Alors qu’environ 100 000 Syriens sont portés disparus, victimes du régime, les premiers corps ont été repérés. Franceinfo a suivi les « casques blancs » sur le terrain.
Un peu plus d’une semaine après la chute de Bachar-Al-Assad, les Syriens cherchent à connaître le sort de dizaines de milliers de personnes disparues, estimées à près de 100 000. Les premiers corps commencent à être découverts. Lundi 16 décembre, plus de 25 corps ont été retrouvés à Izra, à 80 kilomètres au sud de Damas.
Selon franceinfo, au moins 17 corps ont également été découverts à côté de l’autoroute menant à l’aéroport de la capitale syrienne. Ce n’est donc que le début d’un long processus mené par les forces de défense civile syriennes, les « casques blancs », que nos envoyés spéciaux ont pu suivre.
Des hommes en salopette blanche, des housses mortuaires noires et des dizaines d’os au sol ou dans des sacs… Ils ont été abandonnés là il y a quelques jours sans connaître la date précise. Selon Abdulrahman Almawwas, co-fondateur des « casques blancs », ces restes humains dateraient d’avant la révolution. Et s’ils ont commencé les recherches ici, c’est parce que « Nous avons reçu un appel et nous avons indiqué que les corps étaient au sol et non sous terre. Il faut les retirer pour qu’ils ne soient pas visibles et à la merci des animaux. »il explique.
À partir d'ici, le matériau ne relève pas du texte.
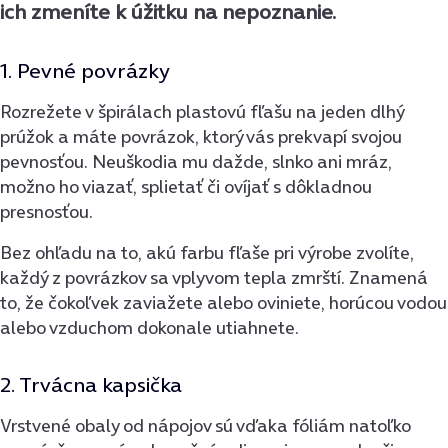
ich zmeníte k úžitku na nepoznanie.
1. Pevné povrázky
Rozrežete v špirálach plastovú fľašu na jeden dlhý
prúžok a máte povrázok, ktorý vás prekvapí svojou
pevnosťou. Neuškodia mu dažde, slnko ani mráz,
možno ho viazať, splietať či ovíjať s dôkladnou
presnosťou.
Bez ohľadu na to, akú farbu fľaše pri výrobe zvolíte,
každý z povrázkov sa vplyvom tepla zmrští. Znamená
to, že čokoľvek zaviažete alebo oviniete, horúcou vodou
alebo vzduchom dokonale utiahnete.
2. Trvácna kapsička
Vrstvené obaly od nápojov sú vďaka fóliám natoľko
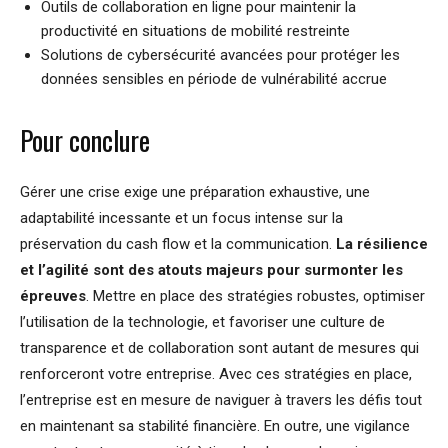
Outils de collaboration en ligne pour maintenir la
productivité en situations de mobilité restreinte
Solutions de cybersécurité avancées pour protéger les
données sensibles en période de vulnérabilité accrue
Pour conclure
Gérer une crise exige une préparation exhaustive, une
adaptabilité incessante et un focus intense sur la
préservation du cash flow et la communication.
La résilience
et l’agilité sont des atouts majeurs pour surmonter les
épreuves
. Mettre en place des stratégies robustes, optimiser
l’utilisation de la technologie, et favoriser une culture de
transparence et de collaboration sont autant de mesures qui
renforceront votre entreprise. Avec ces stratégies en place,
l’entreprise est en mesure de naviguer à travers les défis tout
en maintenant sa stabilité financière. En outre, une vigilance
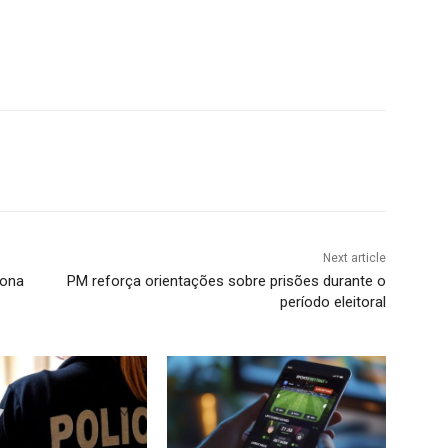
Next article
Zona
PM reforça orientações sobre prisões durante o
período eleitoral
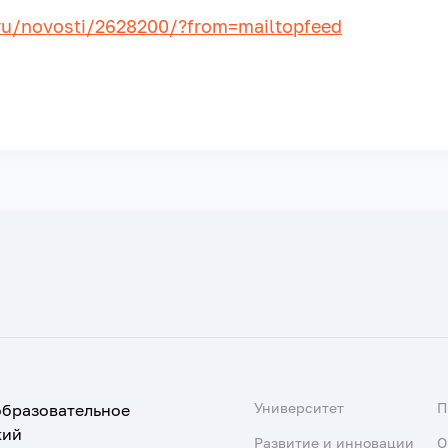
ru/novosti/2628200/?from=mailtopfeed
Университет
образовательное
кий
Развитие и инновации
О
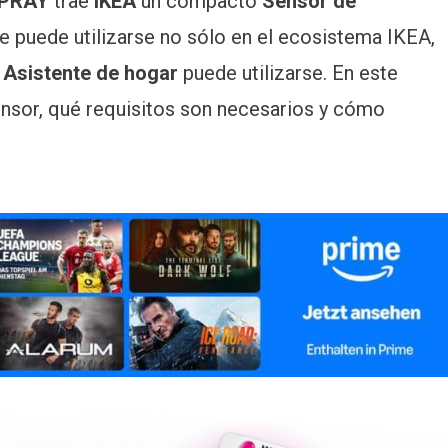
SPRAY
trae
IKEA
un compacto
Sensor de
 puede utilizarse no sólo en el ecosistema IKEA,
o
Asistente de hogar
puede utilizarse. En este
nsor, qué requisitos son necesarios y cómo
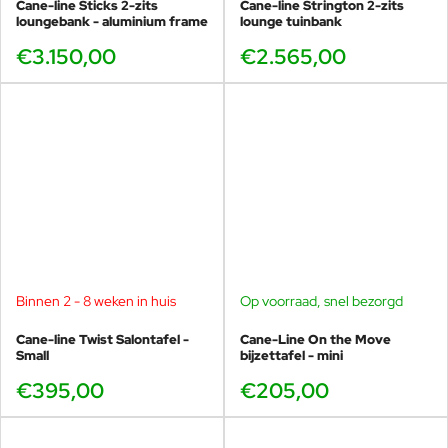
Cane-line Sticks 2-zits
Cane-line Strington 2-zits
loungebank - aluminium frame
lounge tuinbank
€3.150,00
€2.565,00
Binnen 2 - 8 weken in huis
Op voorraad, snel bezorgd
Cane-line Twist Salontafel -
Cane-Line On the Move
Small
bijzettafel - mini
€395,00
€205,00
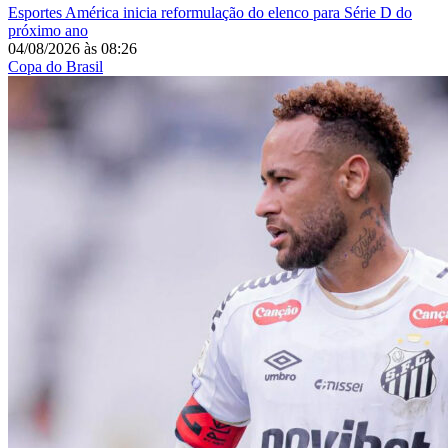
Esportes
América inicia reformulação do elenco para Série D do
próximo ano
04/08/2026
às
08:26
Copa do Brasil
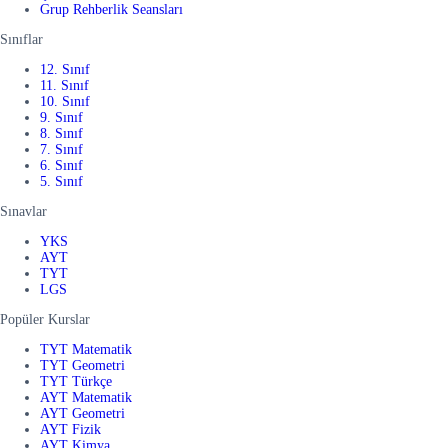
Grup Rehberlik Seansları
Sınıflar
12. Sınıf
11. Sınıf
10. Sınıf
9. Sınıf
8. Sınıf
7. Sınıf
6. Sınıf
5. Sınıf
Sınavlar
YKS
AYT
TYT
LGS
Popüler Kurslar
TYT Matematik
TYT Geometri
TYT Türkçe
AYT Matematik
AYT Geometri
AYT Fizik
AYT Kimya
La tâche paraît immense, d’autant que de nombreux témoignages donnent la localisation de potentiels charniers. L’un d’eux est situé à côté d’un cimetière, au sud-est de Damas. De nombreux témoins disent avoir vu des camions frigorifiques venir ici depuis plus de dix ans et y déverser des cadavres. franceinfo a en effet pu constater la présence de tranchées profondes et longues… mais aucun reste humain.
Abdelaziz est l’un des fossoyeurs de ce cimetière. « Pouvez-vous voir ces tranchées ? Il y en a quatre ou cinq, remplis de cadavres. Ces tranchées ont été fermées. Ils creusaient et mettaient les corps et les bulldozers les recouvraient de terre. Ils venaient deux fois par semaine. semaine, du sang coulait des camions pendant qu’ils roulaient.
D’autres témoins décrivent exactement le même processus. C’est le cas d’Ayman Mohammad Khalil, également fossoyeur de ce cimetière. « Un jour, alors que j’étais ici avec mon ami, le camion est passé, ils m’ont dit : ‘viens un peu, viens nous aider’. Nous sommes venus les aider. Mon ami est allé là-bas, ils ont ouvert le camion et je l’ai senti, j’ai failli vomir, je me suis éloigné d’eux et je me suis enfui… Le premier camion que j’ai vu, c’était en 2012 ou 2013. Ce jour-là. -là, c’était plein quand ils. sont arrivés, ils ont sorti les corps du camion et les ont jetés dans le trou.
“Le camion était plein de cadavres, c’est impossible de compter le nombre de cadavres, je ne savais pas compter.”
Ayman Muhammad Khalilsur franceinfo
Un chercheur d’Amnesty International indique que les gardiens et les détenus de la prison de Sadnaya ont également qualifié cet endroit de « destination finale » de certains prisonniers torturés et exécutés. Il faudra désormais étayer ces témoignages pour déterminer combien de corps ont été jetés dans des fosses communes.
“Personne ne peut donner une estimation ni connaître précisément ce chiffre car le nombre de personnes disparues est énorme”, rapporte Ismail al-Abdullah, porte-parole des « Casques blancs », qui précise que «Tous ont été enterrés sous terre. Leur nombre est donc très important, il ne s’agit pas de quelques corps ou de centaines…“
« Nous parlons de milliers de personnes disparues depuis des années, pas seulement aujourd’hui ou le mois dernier. »
Ismail al-Abdullah, porte-parole des « Casques blancs »sur franceinfo
Pour l’instant, les « casques blancs » n’ont pas eu l’autorisation de déterrer les cadavres. Mais ils savent déjà qu’il leur faudra accomplir cette tâche considérable pendant plusieurs années.